RECORDS PROVIDED: Begin
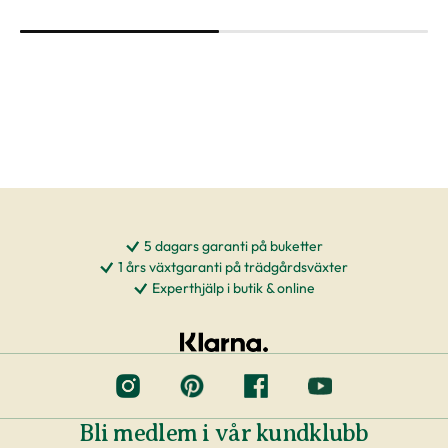
5 dagars garanti på buketter
1 års växtgaranti på trädgårdsväxter
Experthjälp i butik & online
Bli medlem i vår kundklubb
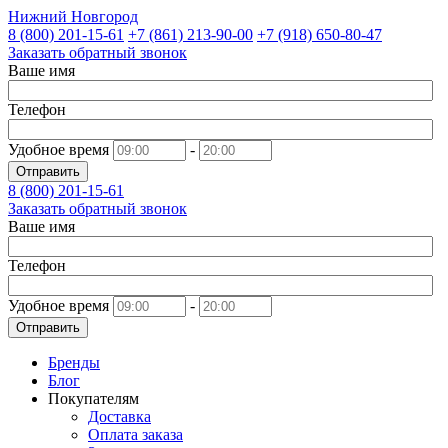
Нижний Новгород
8 (800)
201-15-61
+7 (861)
213-90-00
+7 (918)
650-80-47
Заказать обратный звонок
Ваше имя
Телефон
Удобное время
-
Отправить
8 (800)
201-15-61
Заказать обратный звонок
Ваше имя
Телефон
Удобное время
-
Отправить
Бренды
Блог
Покупателям
Доставка
Оплата заказа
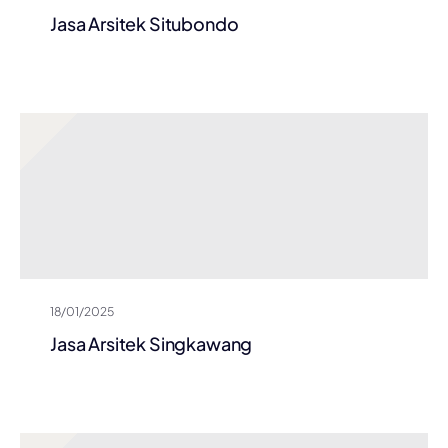
Jasa Arsitek Situbondo
18/01/2025
Jasa Arsitek Singkawang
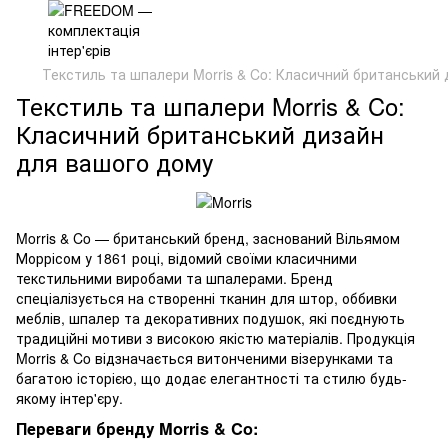
Текстиль та шпалери Morris & Co: Класичний британський
Текстиль та шпалери Morris & Co:
Класичний британський дизайн
для вашого дому
Morris & Co — британський бренд, заснований Вільямом
Моррісом у 1861 році, відомий своїми класичними
текстильними виробами та шпалерами. Бренд
спеціалізується на створенні тканин для штор, оббивки
меблів, шпалер та декоративних подушок, які поєднують
традиційні мотиви з високою якістю матеріалів. Продукція
Morris & Co відзначається витонченими візерунками та
багатою історією, що додає елегантності та стилю будь-
якому інтер'єру.
Переваги бренду Morris & Co:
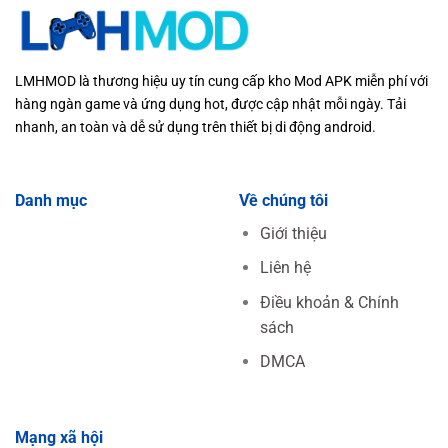
LMHMOD là thương hiệu uy tín cung cấp kho Mod APK miễn phí với
hàng ngàn game và ứng dụng hot, được cập nhật mỗi ngày. Tải
nhanh, an toàn và dễ sử dụng trên thiết bị di động android.
Danh mục
Về chúng tôi
Giới thiệu
Liên hệ
Điều khoản & Chính
sách
DMCA
Mạng xã hội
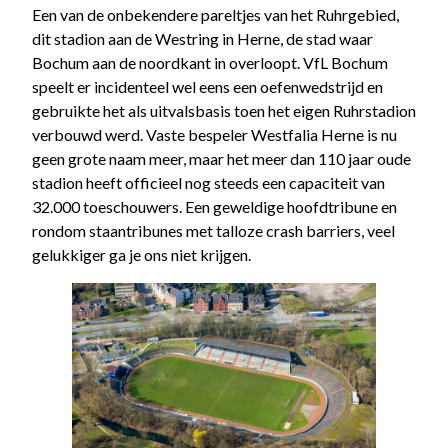
Een van de onbekendere pareltjes van het Ruhrgebied,
dit stadion aan de Westring in Herne, de stad waar
Bochum aan de noordkant in overloopt. VfL Bochum
speelt er incidenteel wel eens een oefenwedstrijd en
gebruikte het als uitvalsbasis toen het eigen Ruhrstadion
verbouwd werd. Vaste bespeler Westfalia Herne is nu
geen grote naam meer, maar het meer dan 110 jaar oude
stadion heeft officieel nog steeds een capaciteit van
32.000 toeschouwers. Een geweldige hoofdtribune en
rondom staantribunes met talloze crash barriers, veel
gelukkiger ga je ons niet krijgen.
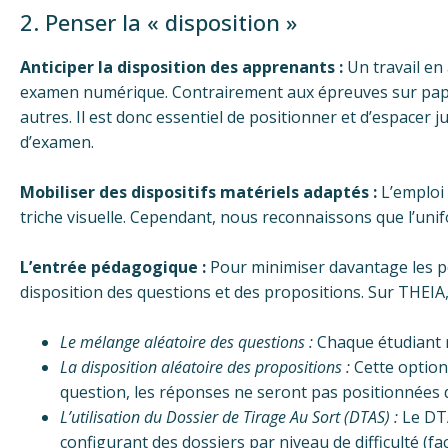
2. Penser la « disposition »
Anticiper la disposition des apprenants :
Un travail en
examen numérique. Contrairement aux épreuves sur papier
autres. Il est donc essentiel de positionner et d’espacer 
d’examen.
Mobiliser des dispositifs matériels adaptés :
L’emploi d
triche visuelle. Cependant, nous reconnaissons que l’unif
L’entrée pédagogique :
Pour minimiser davantage les pos
disposition des questions et des propositions. Sur THEIA, 
Le mélange aléatoire des questions :
Chaque étudiant r
La disposition aléatoire des propositions :
Cette option
question, les réponses ne seront pas positionnées
L’utilisation du Dossier de Tirage Au Sort (DTAS) :
Le DTA
configurant des dossiers par niveau de difficulté (fa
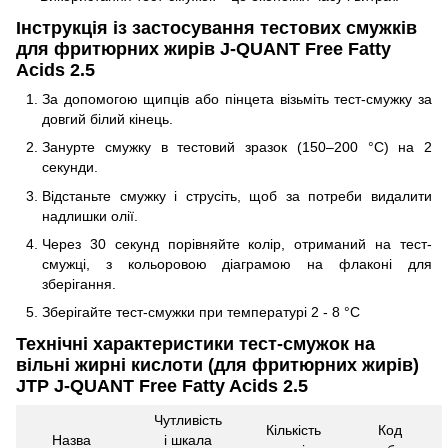
Інструкція із застосування тестових смужків
для фритюрних жирів J-QUANT Free Fatty
Acids 2.5
За допомогою щипців або пінцета візьміть тест-смужку за
довгий білий кінець.
Занурте смужку в тестовий зразок (150–200 °C) на 2
секунди.
Відстаньте смужку і струсіть, щоб за потреби видалити
надлишки олії.
Через 30 секунд порівняйте колір, отриманий на тест-
смужці, з кольоровою діаграмою на флаконі для
зберігання.
Зберігайте тест-смужки при температурі 2 - 8 °C
Технічні характеристики тест-смужок на
вільні жирні кислоти (для фритюрних жирів)
JTP J-QUANT Free Fatty Acids 2.5
Чутливість
Кількість
Код
Назва
і шкала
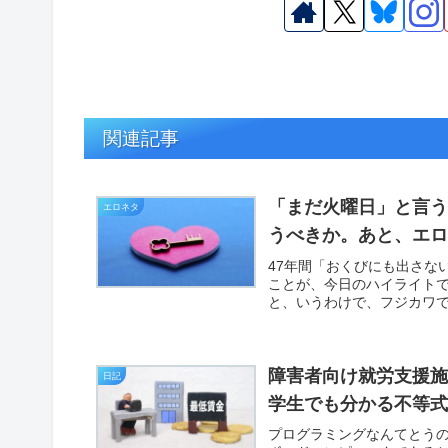
関連記事
「まだ火曜日」と言
エロネタ
うべきか。あと、エ
47年間「おくびにも出さな
ことが、今日のハイライト
と、いうわけで、フジカワで
障害者向け就労支援施
日記
学生でも分かる不等
プログラミングなんてとう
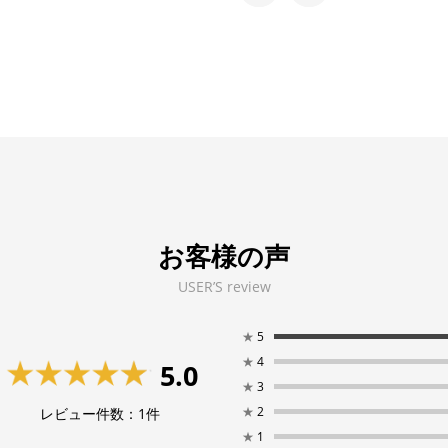
お客様の声
USER’S review
★
5
★
4
5.0
★
3
★
2
レビュー件数：
1
件
★
1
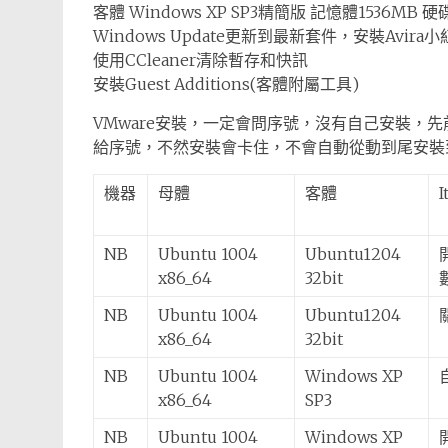
客體 Windows XP SP3精簡版 記憶體1536MB 硬
Windows Update更新到最新套件，安裝Avira
使用CCleaner清除暫存和快訊
安裝Guest Additions(客體附屬工具)
VMware安裝，一定會問序號，沒有自己安裝，先前使
給序號，不然安裝會卡住，不會自動從動到尾安裝
機器
母體
客體
I
NB
Ubuntu 1004
Ubuntu1204
x86_64
32bit
NB
Ubuntu 1004
Ubuntu1204
x86_64
32bit
NB
Ubuntu 1004
Windows XP
x86_64
SP3
NB
Ubuntu 1004
Windows XP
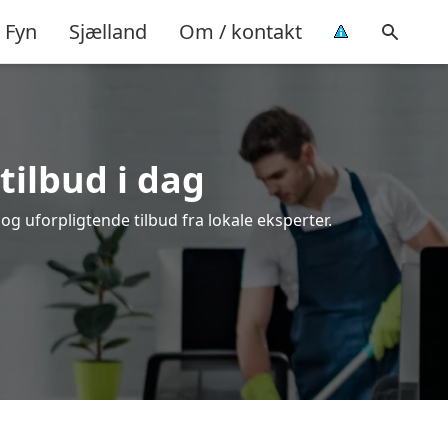
Fyn
Sjælland
Om / kontakt
tilbud i dag
g uforpligtende tilbud fra lokale eksperter.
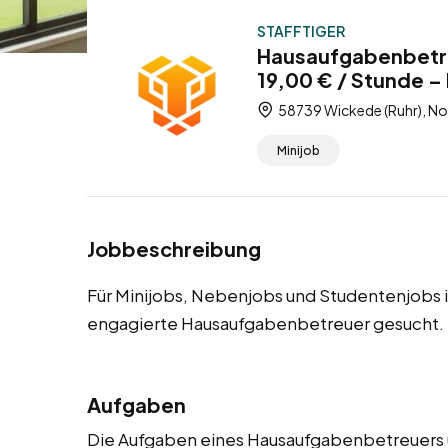
STAFFTIGER
Hausaufgabenbetre
19,00 € / Stunde –
58739 Wickede (Ruhr), No
Minijob
Jobbeschreibung
Für Minijobs, Nebenjobs und Studentenjobs 
engagierte Hausaufgabenbetreuer gesucht.
Aufgaben
Die Aufgaben eines Hausaufgabenbetreuers um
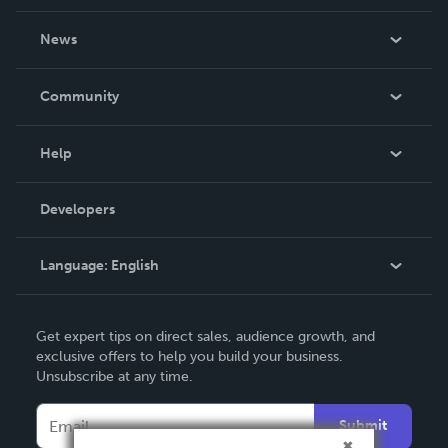
About Us
News
Careers
In The News
Community
Events
Blog
Help
Videos
Order Lookup
Developers
Podcast
Knowledge Base
Language:
English
Contact Support
English
Get expert tips on direct sales, audience growth, and
Deutsch
exclusive offers to help you build your business.
Unsubscribe at any time.
Français
Italiano
Submit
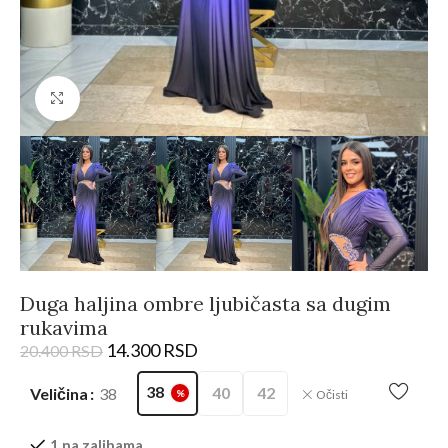
Kliknite da biste uvećali
Duga haljina ombre ljubičasta sa dugim
rukavima
14.300
RSD
20.400
RSD
38
40
42
Veličina
38
Očisti
%
1 na zalihama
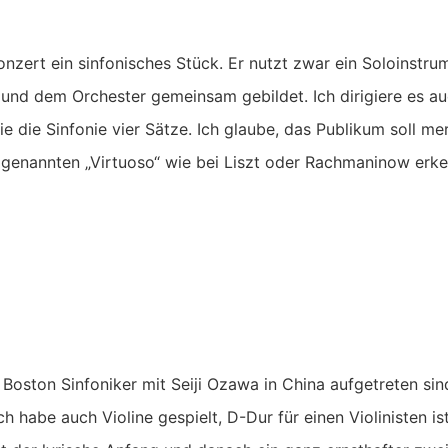
konzert ein sinfonisches Stück. Er nutzt zwar ein Soloinstr
nd dem Orchester gemeinsam gebildet. Ich dirigiere es auch
ie die Sinfonie vier Sätze. Ich glaube, das Publikum soll me
genannten „Virtuoso“ wie bei Liszt oder Rachmaninow erke
Boston Sinfoniker mit Seiji Ozawa in China aufgetreten sind
ch habe auch Violine gespielt, D-Dur für einen Violinisten is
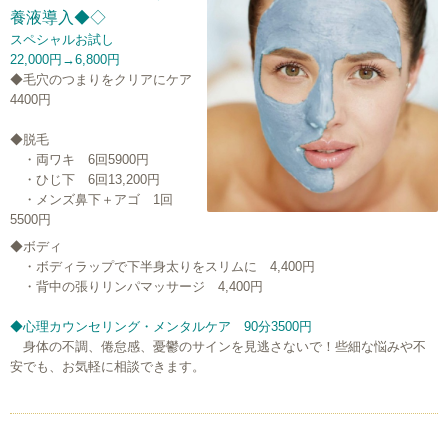
養液導入◆◇
スペシャルお試し
22,000円→6,800円
◆毛穴のつまりをクリアにケア
4400円
◆脱毛
・両ワキ 6回5900円
・ひじ下 6回13,200円
・メンズ鼻下＋アゴ 1回
5500円
◆ボディ
・ボディラップで下半身太りをスリムに 4,400円
・背中の張りリンパマッサージ
4,400円
◆心理カウンセリング・メンタルケア 90分3500円
身体の不調、倦怠感、憂鬱のサインを見逃さないで！些細な悩みや不
安でも、お気軽に相談できます。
RECORDS PROVIDED: End
• DIRECTIONS: Please set down the text of all the items above line for line without changing anything, and leave the pictures out of your answer.

• OUTPUT BELOW:
5 dagars garanti på buketter
1 års växtgaranti på trädgårdsväxter
Experthjälp i butik & online
Bli medlem i vår kundklubb
Нижний Новгород
8 (800)
201-15-61
+7 (861)
213-90-00
+7 (918)
650-80-47
Заказать обратный звонок
Ваше имя
Телефон
Удобное время
-
Отправить
8 (800)
201-15-61
Заказать обратный звонок
Ваше имя
Телефон
Удобное время
-
Отправить
Бренды
Блог
Покупателям
Доставка
Оплата заказа
Jasa Arsitek Situbondo
18/01/2025
Jasa Arsitek Singkawang
Текстиль та шпалери Morris & Co: Класичний британський
Текстиль та шпалери Morris & Co:
Класичний британський дизайн
для вашого дому
Morris & Co — британський бренд, заснований Вільямом
Моррісом у 1861 році, відомий своїми класичними
текстильними виробами та шпалерами. Бренд
спеціалізується на створенні тканин для штор, оббивки
меблів, шпалер та декоративних подушок, які поєднують
традиційні мотиви з високою якістю матеріалів. Продукція
Morris & Co відзначається витонченими візерунками та
багатою історією, що додає елегантності та стилю будь-
якому інтер'єру.
Переваги бренду Morris & Co:
LMHMOD là thương hiệu uy tín cung cấp kho Mod APK miễn phí với
hàng ngàn game và ứng dụng hot, được cập nhật mỗi ngày. Tải
nhanh, an toàn và dễ sử dụng trên thiết bị di động android.
Danh mục
Về chúng tôi
Giới thiệu
Liên hệ
Điều khoản & Chính
sách
DMCA
Mạng xã hội
Een van de onbekendere pareltjes van het Ruhrgebied,
dit stadion aan de Westring in Herne, de stad waar
Bochum aan de noordkant in overloopt. VfL Bochum
speelt er incidenteel wel eens een oefenwedstrijd en
gebruikte het als uitvalsbasis toen het eigen Ruhrstadion
verbouwd werd. Vaste bespeler Westfalia Herne is nu
geen grote naam meer, maar het meer dan 110 jaar oude
stadion heeft officieel nog steeds een capaciteit van
32.000 toeschouwers. Een geweldige hoofdtribune en
rondom staantribunes met talloze crash barriers, veel
gelukkiger ga je ons niet krijgen.
2. Penser la « disposition »
Anticiper la disposition des apprenants :
Un travail en
examen numérique. Contrairement aux épreuves sur papier
autres. Il est donc essentiel de positionner et d’espacer 
d’examen.
Mobiliser des dispositifs matériels adaptés :
L’emploi d
triche visuelle. Cependant, nous reconnaissons que l’unif
L’entrée pédagogique :
Pour minimiser davantage les pos
disposition des questions et des propositions. Sur THEIA, 
Le mélange aléatoire des questions :
Chaque étudiant r
La disposition aléatoire des propositions :
Cette option
question, les réponses ne seront pas positionnées
L’utilisation du Dossier de Tirage Au Sort (DTAS) :
Le DTA
configurant des dossiers par niveau de difficulté (fa
Інструкція із застосування тестових смужків
для фритюрних жирів J-QUANT Free Fatty
Acids 2.5
За допомогою щипців або пінцета візьміть тест-смужку за
довгий білий кінець.
Занурте смужку в тестовий зразок (150–200 °C) на 2
секунди.
Відстаньте смужку і струсіть, щоб за потреби видалити
надлишки олії.
Через 30 секунд порівняйте колір, отриманий на тест-
смужці, з кольоровою діаграмою на флаконі для
зберігання.
Зберігайте тест-смужки при температурі 2 - 8 °C
Технічні характеристики тест-смужок на
вільні жирні кислоти (для фритюрних жирів)
JTP J-QUANT Free Fatty Acids 2.5
Чутливість
Кількість
Код
Назва
і шкала
関連記事
「まだ火曜日」と言
エロネタ
うべきか。あと、エ
47年間「おくびにも出さな
ことが、今日のハイライト
と、いうわけで、フジカワで
障害者向け就労支援施
日記
学生でも分かる不等
プログラミングなんてとう
お客様の声
USER’S review
★
5
★
4
5.0
★
3
★
2
レビュー件数：
1
件
★
1
客體 Windows XP SP3精簡版 記憶體1536MB 硬
Windows Update更新到最新套件，安裝Avira
使用CCleaner清除暫存和快訊
安裝Guest Additions(客體附屬工具)
VMware安裝，一定會問序號，沒有自己安裝，先前使
給序號，不然安裝會卡住，不會自動從動到尾安裝
機器
母體
客體
I
NB
Ubuntu 1004
Ubuntu1204
x86_64
32bit
NB
Ubuntu 1004
Ubuntu1204
x86_64
32bit
NB
Ubuntu 1004
Windows XP
x86_64
SP3
NB
Ubuntu 1004
Windows XP
Fyn
Sjælland
Om / kontakt
tilbud i dag
g uforpligtende tilbud fra lokale eksperter.
STAFFTIGER
Hausaufgabenbetre
19,00 € / Stunde –
58739 Wickede (Ruhr), No
Minijob
Jobbeschreibung
Für Minijobs, Nebenjobs und Studentenjobs 
engagierte Hausaufgabenbetreuer gesucht.
Aufgaben
Die Aufgaben eines Hausaufgabenbetreuers um
About Us
News
Careers
In The News
Community
Events
Blog
Help
Videos
Order Lookup
Developers
Podcast
Knowledge Base
Language:
English
Contact Support
English
Get expert tips on direct sales, audience growth, and
Deutsch
exclusive offers to help you build your business.
Unsubscribe at any time.
Français
Italiano
Submit
Kliknite da biste uvećali
Duga haljina ombre ljubičasta sa dugim
rukavima
14.300
RSD
20.400
RSD
38
40
42
Veličina
38
Očisti
%
1 na zalihama
konzert ein sinfonisches Stück. Er nutzt zwar ein Soloinstr
nd dem Orchester gemeinsam gebildet. Ich dirigiere es auch
ie die Sinfonie vier Sätze. Ich glaube, das Publikum soll me
genannten „Virtuoso“ wie bei Liszt oder Rachmaninow erke
Boston Sinfoniker mit Seiji Ozawa in China aufgetreten sind
ch habe auch Violine gespielt, D-Dur für einen Violinisten is
養液導入◆◇
スペシャルお試し
22,000円→6,800円
◆毛穴のつまりをクリアにケア
4400円
◆脱毛
・両ワキ 6回5900円
・ひじ下 6回13,200円
・メンズ鼻下＋アゴ 1回
5500円
◆ボディ
・ボディラップで下半身太りをスリムに 4,400円
・背中の張りリンパマッサージ
4,400円
◆心理カウンセリング・メンタルケア 90分3500円
身体の不調、倦怠感、憂鬱のサインを見逃さないで！些細な悩みや不
安でも、お気軽に相談できます。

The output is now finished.